◆ Written tasks:
1. Answer these questions from the dvcs-autosync comment:
(a) When does the patch return from the process_IN_CREATE() function?
(b) To what should the loglevel be set in order to verify the failing command?
(c) Besides the failing command, what further problem does the comment say exists?
2. Output the part of the dvcs-autosync comment that opens with the words containing "however, this does" and closes with "the monitored directory.", copied without any change.
3. Write the next part of the dvcs-autosync comment, picking up after its last line.

--- begin Given passage ---

I can confirm your patch goes in the branch and returns from the process_IN_CREATE() function, when event.pathname no longer exists.

however, this does not cause aborting the "git add" command. dvcs-autosync starts the "git add" which fails.
You can verify this by setting the loglevel to logging.DEBUG, tailing the logfile, and then typing something like touch foobarbaz4 && rm foobarbaz4 in the monitored directory.

Furthermore, there are also race conditions.
If you make the function like this:

    def process_IN_CREATE(self, event):
        # sanity check - don't add file if it (no longer) exists in the file system!
        logging.debug("IN_CREATE : got create for path %s", event.pathname)
        logging.debug("IN_CREATE: CWD %s", os.getcwd())
        if not os.path.exists(event.pathname):
            logging.debug('IN_CREATE: Ignoring file create event on %s, as it (no longer) exists - it was probably created as a temporary file and immediately removed by the application', event.pathname)

--- end Given passage ---
--- begin Record set ---

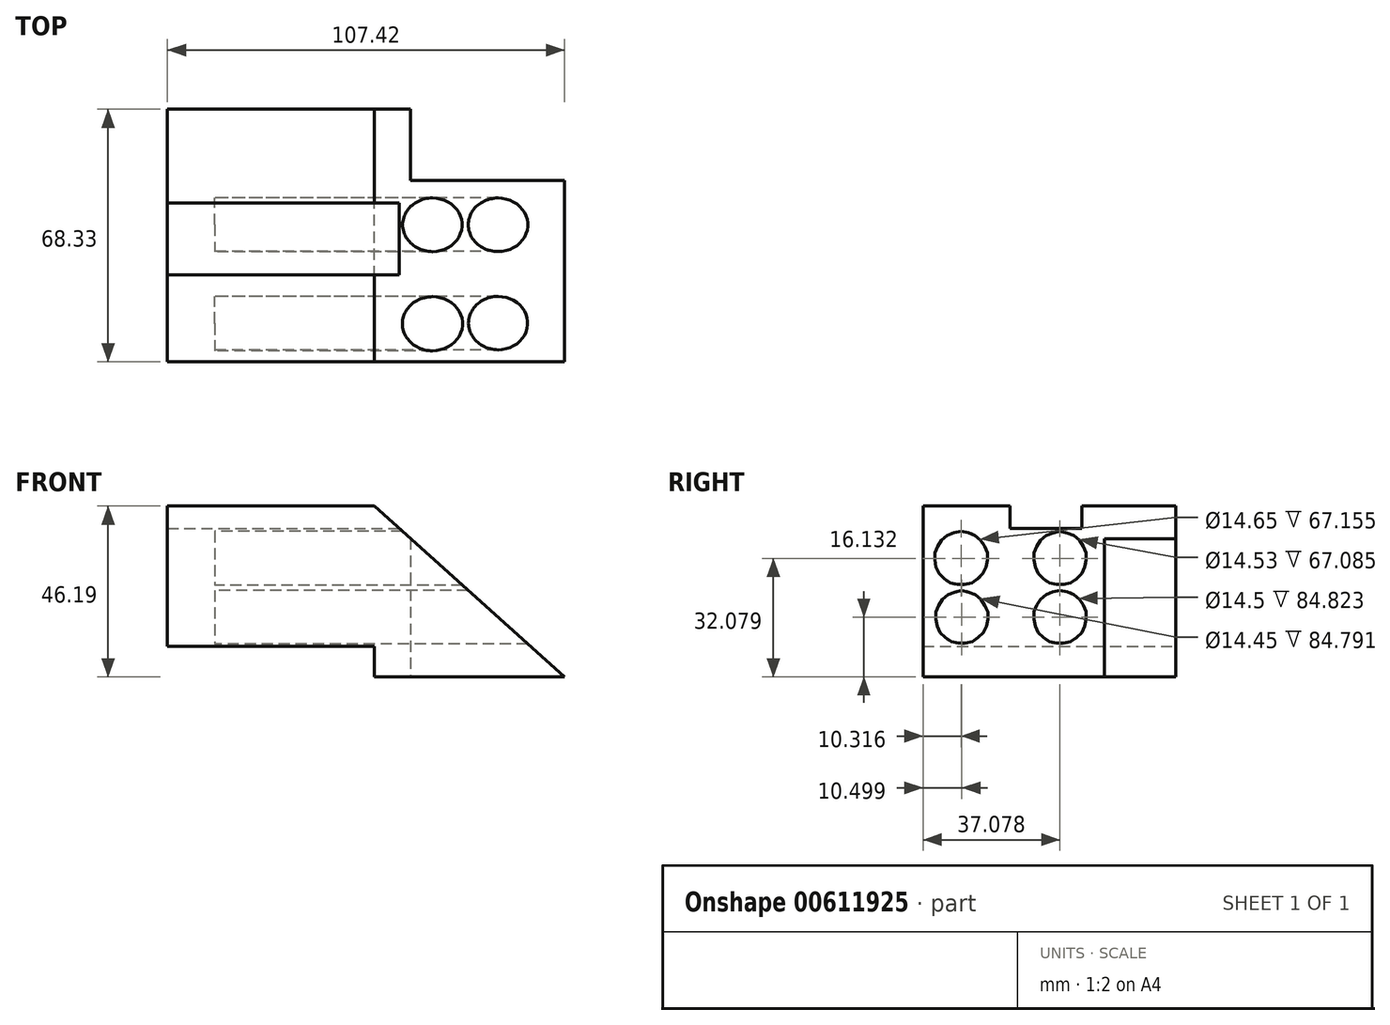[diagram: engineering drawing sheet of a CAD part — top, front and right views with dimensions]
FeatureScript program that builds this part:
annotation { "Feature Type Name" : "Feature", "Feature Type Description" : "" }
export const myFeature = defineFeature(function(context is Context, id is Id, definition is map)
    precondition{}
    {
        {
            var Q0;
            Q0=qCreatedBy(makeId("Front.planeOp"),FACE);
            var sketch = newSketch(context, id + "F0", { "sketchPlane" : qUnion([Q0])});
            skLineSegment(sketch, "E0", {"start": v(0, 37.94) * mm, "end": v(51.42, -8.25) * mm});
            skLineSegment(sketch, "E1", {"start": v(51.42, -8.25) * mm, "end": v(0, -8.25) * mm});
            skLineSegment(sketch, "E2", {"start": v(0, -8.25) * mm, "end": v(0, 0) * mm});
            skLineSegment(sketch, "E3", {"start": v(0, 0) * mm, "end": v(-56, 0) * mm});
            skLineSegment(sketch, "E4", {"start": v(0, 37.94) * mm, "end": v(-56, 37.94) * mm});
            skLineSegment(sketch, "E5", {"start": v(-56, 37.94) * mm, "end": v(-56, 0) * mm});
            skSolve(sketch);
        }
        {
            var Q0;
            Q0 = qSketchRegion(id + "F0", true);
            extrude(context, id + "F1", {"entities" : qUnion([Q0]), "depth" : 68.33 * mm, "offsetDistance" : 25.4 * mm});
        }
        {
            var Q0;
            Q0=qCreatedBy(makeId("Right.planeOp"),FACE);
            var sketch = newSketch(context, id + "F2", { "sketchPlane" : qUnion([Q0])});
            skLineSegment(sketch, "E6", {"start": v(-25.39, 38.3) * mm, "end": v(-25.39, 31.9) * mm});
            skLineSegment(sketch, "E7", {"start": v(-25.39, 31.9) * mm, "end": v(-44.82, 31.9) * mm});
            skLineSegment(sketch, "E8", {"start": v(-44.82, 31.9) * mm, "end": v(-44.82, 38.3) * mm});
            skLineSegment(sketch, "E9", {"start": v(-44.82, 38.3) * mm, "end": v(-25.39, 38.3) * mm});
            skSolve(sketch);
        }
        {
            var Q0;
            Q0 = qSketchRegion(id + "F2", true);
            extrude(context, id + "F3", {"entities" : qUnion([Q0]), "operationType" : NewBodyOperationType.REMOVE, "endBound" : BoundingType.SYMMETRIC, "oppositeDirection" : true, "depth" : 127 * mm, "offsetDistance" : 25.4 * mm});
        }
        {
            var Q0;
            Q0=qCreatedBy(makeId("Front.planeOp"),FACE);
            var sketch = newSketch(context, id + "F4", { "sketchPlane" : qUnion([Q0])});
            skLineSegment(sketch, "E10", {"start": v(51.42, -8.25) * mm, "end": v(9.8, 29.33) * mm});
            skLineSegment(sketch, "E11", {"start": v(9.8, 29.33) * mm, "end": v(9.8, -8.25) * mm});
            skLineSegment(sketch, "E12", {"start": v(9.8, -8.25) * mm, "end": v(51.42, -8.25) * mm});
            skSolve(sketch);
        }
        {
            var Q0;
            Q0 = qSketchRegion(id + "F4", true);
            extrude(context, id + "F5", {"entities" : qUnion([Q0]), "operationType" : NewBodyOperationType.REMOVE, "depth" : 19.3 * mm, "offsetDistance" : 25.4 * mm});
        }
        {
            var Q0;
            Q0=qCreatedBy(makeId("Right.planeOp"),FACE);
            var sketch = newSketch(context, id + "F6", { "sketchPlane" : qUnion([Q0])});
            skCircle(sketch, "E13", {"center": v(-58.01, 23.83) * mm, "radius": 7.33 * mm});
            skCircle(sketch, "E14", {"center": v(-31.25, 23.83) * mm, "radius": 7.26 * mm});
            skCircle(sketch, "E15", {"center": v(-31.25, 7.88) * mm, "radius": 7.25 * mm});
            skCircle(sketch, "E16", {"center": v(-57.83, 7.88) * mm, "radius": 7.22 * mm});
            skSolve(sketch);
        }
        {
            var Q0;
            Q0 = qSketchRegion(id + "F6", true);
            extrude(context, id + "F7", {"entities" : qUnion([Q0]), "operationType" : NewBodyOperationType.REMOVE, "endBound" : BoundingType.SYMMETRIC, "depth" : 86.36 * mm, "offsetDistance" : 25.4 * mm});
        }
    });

--- end Record set ---

◆ Task responses:
1.
(a) When event.pathname no longer exists.
(b) logging.DEBUG
(c) Race conditions.

2.
however, this does not cause aborting the "git add" command. dvcs-autosync starts the "git add" which fails.
You can verify this by setting the loglevel to logging.DEBUG, tailing the logfile, and then typing something like touch foobarbaz4 && rm foobarbaz4 in the monitored directory.

3.
            return
        import time
        time.sleep(1)
        if not os.path.exists(event.pathname):
            logging.debug('IN_CREATE: NEEDEDSLEEP Ignoring file create event on %s, as it (no longer) exists - it was probably created as a temporary file and immediately removed by the application', event.pathname)
            return

        self._queue_action(event, cmd_add, [event.pathname])

then you can some 'NEEDEDSLEEP' entries in the log. This means that with the unmodified code, it notices the file exists, queues the cmd_add action, but the file gets removed shortly after.

(To clarify: it happens that the cmd_add is scheduled and a "git add" gets executed after either of the os.path.exists branches executed successfully, i.e. no matter if it was the first (normal) one or the second one that demos the race condition)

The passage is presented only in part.